DATASET CONTENT below:

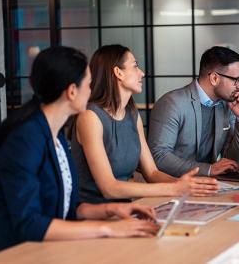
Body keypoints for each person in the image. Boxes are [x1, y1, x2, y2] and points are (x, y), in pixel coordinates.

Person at [0, 46, 159, 254]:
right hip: (17, 253)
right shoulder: (25, 139)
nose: (91, 90)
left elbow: (68, 209)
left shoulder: (56, 135)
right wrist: (108, 228)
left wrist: (113, 209)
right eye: (88, 84)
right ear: (71, 91)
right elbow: (30, 223)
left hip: (52, 248)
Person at [72, 45, 218, 204]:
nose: (142, 73)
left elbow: (152, 173)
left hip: (127, 208)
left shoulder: (133, 115)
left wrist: (188, 185)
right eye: (135, 66)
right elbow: (109, 188)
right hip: (93, 214)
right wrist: (173, 189)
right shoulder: (90, 117)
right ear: (118, 72)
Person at [148, 46, 239, 177]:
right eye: (235, 80)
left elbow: (232, 161)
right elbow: (159, 156)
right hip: (174, 185)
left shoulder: (227, 105)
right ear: (214, 78)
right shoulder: (172, 103)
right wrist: (208, 169)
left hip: (210, 185)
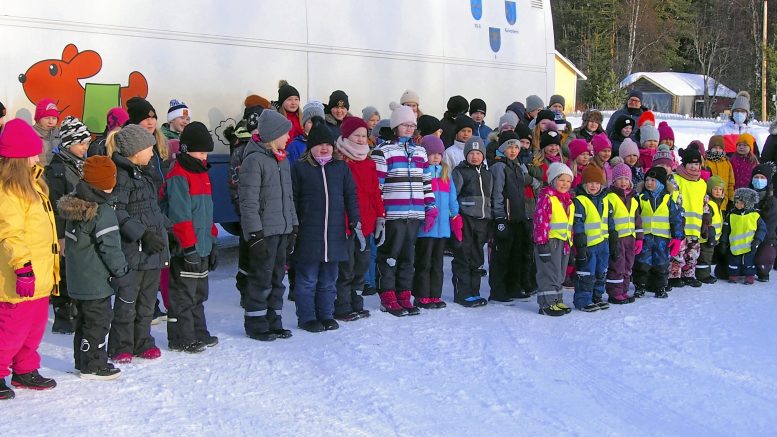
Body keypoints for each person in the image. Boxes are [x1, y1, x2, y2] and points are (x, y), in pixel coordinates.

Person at [0, 119, 60, 399]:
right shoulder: (9, 190)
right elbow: (10, 233)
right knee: (11, 329)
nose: (37, 158)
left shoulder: (35, 183)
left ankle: (24, 369)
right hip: (19, 275)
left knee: (34, 329)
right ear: (17, 158)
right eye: (32, 154)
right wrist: (23, 268)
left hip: (42, 274)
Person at [58, 155, 130, 380]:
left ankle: (82, 360)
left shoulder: (76, 206)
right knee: (98, 323)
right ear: (107, 183)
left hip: (77, 279)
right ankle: (94, 364)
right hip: (96, 282)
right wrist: (122, 273)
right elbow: (110, 249)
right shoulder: (102, 212)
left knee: (83, 322)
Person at [108, 125, 170, 362]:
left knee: (146, 302)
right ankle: (121, 344)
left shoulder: (145, 174)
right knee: (127, 301)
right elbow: (118, 211)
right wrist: (142, 234)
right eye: (149, 149)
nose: (153, 154)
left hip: (152, 251)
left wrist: (168, 228)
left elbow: (152, 209)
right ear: (135, 151)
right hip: (133, 251)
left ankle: (143, 340)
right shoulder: (121, 176)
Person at [292, 119, 361, 332]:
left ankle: (326, 315)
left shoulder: (340, 168)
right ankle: (307, 317)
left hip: (334, 234)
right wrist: (295, 226)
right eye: (320, 144)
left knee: (329, 281)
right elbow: (293, 198)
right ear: (311, 147)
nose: (324, 148)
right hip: (309, 234)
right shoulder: (300, 168)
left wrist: (354, 220)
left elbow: (351, 195)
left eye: (328, 145)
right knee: (307, 280)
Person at [370, 105, 436, 317]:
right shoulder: (383, 151)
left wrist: (430, 206)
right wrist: (379, 214)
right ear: (395, 126)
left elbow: (426, 181)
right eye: (404, 125)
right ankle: (388, 295)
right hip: (393, 214)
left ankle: (404, 294)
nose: (409, 129)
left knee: (408, 256)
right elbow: (376, 187)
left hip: (414, 213)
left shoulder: (420, 152)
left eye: (412, 125)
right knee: (390, 255)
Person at [239, 109, 298, 341]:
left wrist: (293, 225)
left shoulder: (282, 160)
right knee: (260, 279)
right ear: (274, 135)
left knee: (276, 280)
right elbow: (248, 201)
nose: (288, 138)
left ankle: (274, 320)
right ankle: (256, 322)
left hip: (282, 230)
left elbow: (289, 197)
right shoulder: (254, 160)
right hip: (265, 232)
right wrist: (255, 235)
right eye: (285, 134)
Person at [162, 122, 219, 352]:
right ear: (186, 150)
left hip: (202, 245)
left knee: (199, 292)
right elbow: (180, 215)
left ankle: (198, 331)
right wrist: (188, 248)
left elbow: (208, 212)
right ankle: (180, 337)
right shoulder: (179, 174)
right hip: (186, 248)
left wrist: (212, 241)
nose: (204, 157)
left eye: (206, 153)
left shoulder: (202, 174)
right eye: (201, 152)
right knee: (183, 294)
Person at [333, 117, 385, 321]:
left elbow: (374, 191)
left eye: (364, 136)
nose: (362, 139)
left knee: (362, 264)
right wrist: (348, 223)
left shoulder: (369, 163)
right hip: (347, 224)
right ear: (346, 136)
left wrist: (380, 216)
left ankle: (356, 301)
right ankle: (342, 305)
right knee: (346, 265)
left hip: (367, 223)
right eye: (357, 135)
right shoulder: (339, 162)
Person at [45, 116, 91, 334]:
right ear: (69, 143)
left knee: (77, 270)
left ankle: (76, 310)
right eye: (81, 143)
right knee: (64, 272)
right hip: (65, 229)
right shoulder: (58, 169)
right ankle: (63, 317)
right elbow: (55, 206)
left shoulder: (80, 164)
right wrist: (60, 236)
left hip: (80, 228)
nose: (85, 147)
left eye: (87, 143)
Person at [413, 135, 460, 309]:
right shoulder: (422, 173)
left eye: (438, 154)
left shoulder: (446, 174)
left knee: (438, 263)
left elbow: (452, 197)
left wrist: (454, 214)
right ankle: (421, 295)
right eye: (431, 153)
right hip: (426, 228)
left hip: (443, 228)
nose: (435, 157)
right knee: (424, 262)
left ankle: (435, 295)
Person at [489, 132, 534, 302]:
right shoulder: (499, 167)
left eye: (516, 146)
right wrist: (500, 217)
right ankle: (498, 291)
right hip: (505, 218)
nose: (513, 150)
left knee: (517, 254)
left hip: (518, 218)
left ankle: (514, 287)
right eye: (509, 146)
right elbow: (497, 194)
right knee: (502, 256)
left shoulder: (517, 166)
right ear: (502, 148)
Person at [451, 137, 491, 307]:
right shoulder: (460, 172)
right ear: (466, 154)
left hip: (482, 221)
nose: (475, 157)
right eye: (471, 153)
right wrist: (455, 216)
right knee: (463, 255)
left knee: (477, 257)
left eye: (478, 153)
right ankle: (463, 293)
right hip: (465, 219)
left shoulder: (487, 174)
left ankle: (474, 291)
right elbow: (454, 195)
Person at [633, 167, 683, 298]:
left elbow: (676, 219)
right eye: (647, 180)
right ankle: (640, 286)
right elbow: (635, 217)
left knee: (661, 264)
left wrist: (677, 238)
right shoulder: (641, 198)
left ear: (660, 183)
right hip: (645, 238)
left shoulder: (668, 200)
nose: (649, 183)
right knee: (642, 263)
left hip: (662, 239)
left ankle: (660, 287)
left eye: (653, 180)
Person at [534, 162, 574, 316]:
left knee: (559, 273)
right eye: (561, 180)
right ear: (552, 180)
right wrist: (542, 243)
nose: (565, 184)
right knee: (548, 272)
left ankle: (557, 300)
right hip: (549, 242)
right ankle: (547, 304)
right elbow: (540, 221)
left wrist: (569, 242)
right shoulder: (547, 198)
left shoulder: (568, 201)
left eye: (568, 181)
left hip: (563, 242)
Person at [572, 165, 614, 312]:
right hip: (588, 245)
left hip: (603, 243)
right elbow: (577, 224)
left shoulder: (605, 200)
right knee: (586, 273)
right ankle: (583, 300)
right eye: (590, 183)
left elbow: (610, 220)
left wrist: (613, 237)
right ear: (584, 184)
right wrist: (580, 244)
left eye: (597, 183)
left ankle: (597, 296)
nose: (594, 186)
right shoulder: (580, 201)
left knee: (601, 271)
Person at [668, 146, 708, 288]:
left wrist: (706, 222)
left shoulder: (702, 183)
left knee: (693, 252)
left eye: (696, 164)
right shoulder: (676, 179)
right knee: (678, 252)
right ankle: (674, 275)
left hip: (695, 226)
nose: (693, 167)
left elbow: (705, 203)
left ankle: (689, 274)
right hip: (680, 225)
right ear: (684, 164)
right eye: (690, 164)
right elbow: (673, 201)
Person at [605, 163, 642, 304]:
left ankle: (624, 290)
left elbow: (637, 221)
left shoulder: (633, 200)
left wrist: (639, 238)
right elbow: (608, 219)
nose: (623, 182)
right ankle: (614, 293)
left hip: (630, 239)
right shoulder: (610, 198)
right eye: (620, 179)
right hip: (617, 238)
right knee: (617, 266)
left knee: (628, 265)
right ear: (614, 181)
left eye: (626, 179)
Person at [721, 188, 766, 284]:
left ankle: (749, 276)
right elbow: (726, 230)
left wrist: (757, 240)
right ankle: (733, 275)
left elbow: (762, 229)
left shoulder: (755, 215)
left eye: (741, 203)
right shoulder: (731, 215)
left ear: (748, 203)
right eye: (736, 202)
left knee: (749, 261)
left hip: (750, 245)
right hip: (735, 245)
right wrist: (724, 242)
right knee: (734, 261)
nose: (738, 205)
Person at [696, 176, 725, 284]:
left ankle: (704, 273)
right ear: (710, 189)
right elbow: (707, 221)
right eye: (715, 189)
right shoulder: (710, 204)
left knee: (708, 256)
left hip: (712, 237)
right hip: (707, 237)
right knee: (705, 257)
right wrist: (711, 235)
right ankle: (703, 275)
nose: (718, 192)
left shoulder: (717, 203)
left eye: (720, 189)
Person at [750, 164, 777, 281]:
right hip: (744, 236)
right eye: (756, 177)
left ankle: (763, 269)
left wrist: (757, 240)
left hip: (765, 238)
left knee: (764, 258)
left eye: (762, 178)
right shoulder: (745, 196)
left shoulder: (772, 201)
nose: (759, 180)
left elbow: (770, 226)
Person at [705, 135, 736, 203]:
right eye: (715, 148)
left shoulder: (727, 163)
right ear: (710, 148)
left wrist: (731, 198)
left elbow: (731, 183)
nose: (717, 150)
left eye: (720, 148)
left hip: (724, 201)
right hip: (709, 201)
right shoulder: (706, 162)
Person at [32, 98, 61, 166]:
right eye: (47, 118)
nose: (51, 122)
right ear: (38, 119)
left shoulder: (60, 134)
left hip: (56, 175)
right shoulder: (30, 134)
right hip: (37, 174)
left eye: (54, 118)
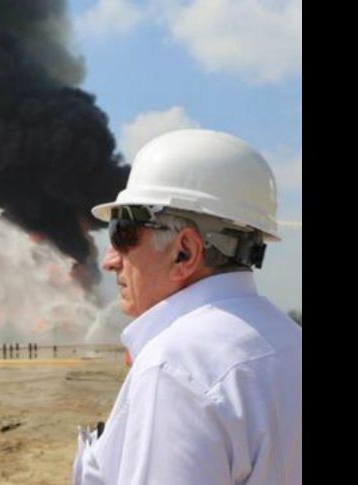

End of DATASET CONTENT.

HOW TO COMPLETE THIS TASK: Starting at the line containing "right shoulder: (676, 179)", output every remaining line of the records above exactly, the last one included. Nothing else belongs in the output, and no pictures either.

SOLVED PROBLEM:
right shoulder: (676, 179)
right knee: (678, 252)
right ankle: (674, 275)
left hip: (695, 226)
nose: (693, 167)
left elbow: (705, 203)
left ankle: (689, 274)
right hip: (680, 225)
right ear: (684, 164)
right eye: (690, 164)
right elbow: (673, 201)
Person at [605, 163, 642, 304]:
left ankle: (624, 290)
left elbow: (637, 221)
left shoulder: (633, 200)
left wrist: (639, 238)
right elbow: (608, 219)
nose: (623, 182)
right ankle: (614, 293)
left hip: (630, 239)
right shoulder: (610, 198)
right eye: (620, 179)
right hip: (617, 238)
right knee: (617, 266)
left knee: (628, 265)
right ear: (614, 181)
left eye: (626, 179)
Person at [721, 188, 766, 284]:
left ankle: (749, 276)
right elbow: (726, 230)
left wrist: (757, 240)
right ankle: (733, 275)
left elbow: (762, 229)
left shoulder: (755, 215)
left eye: (741, 203)
right shoulder: (731, 215)
left ear: (748, 203)
right eye: (736, 202)
left knee: (749, 261)
left hip: (750, 245)
right hip: (735, 245)
right wrist: (724, 242)
right knee: (734, 261)
nose: (738, 205)
Person at [696, 176, 725, 284]:
left ankle: (704, 273)
right ear: (710, 189)
right elbow: (707, 221)
right eye: (715, 189)
right shoulder: (710, 204)
left knee: (708, 256)
left hip: (712, 237)
right hip: (707, 237)
right knee: (705, 257)
right wrist: (711, 235)
right ankle: (703, 275)
nose: (718, 192)
left shoulder: (717, 203)
left eye: (720, 189)
Person at [750, 164, 777, 281]:
right hip: (744, 236)
right eye: (756, 177)
left ankle: (763, 269)
left wrist: (757, 240)
left hip: (765, 238)
left knee: (764, 258)
left eye: (762, 178)
right shoulder: (745, 196)
left shoulder: (772, 201)
nose: (759, 180)
left elbow: (770, 226)
Person at [705, 135, 736, 203]:
right eye: (715, 148)
left shoulder: (727, 163)
right ear: (710, 148)
left wrist: (731, 198)
left elbow: (731, 183)
nose: (717, 150)
left eye: (720, 148)
left hip: (724, 201)
right hip: (709, 201)
right shoulder: (706, 162)
Person at [32, 98, 61, 166]:
right eye: (47, 118)
nose: (51, 122)
right ear: (38, 119)
left shoulder: (60, 134)
left hip: (56, 175)
right shoulder: (30, 134)
right hip: (37, 174)
left eye: (54, 118)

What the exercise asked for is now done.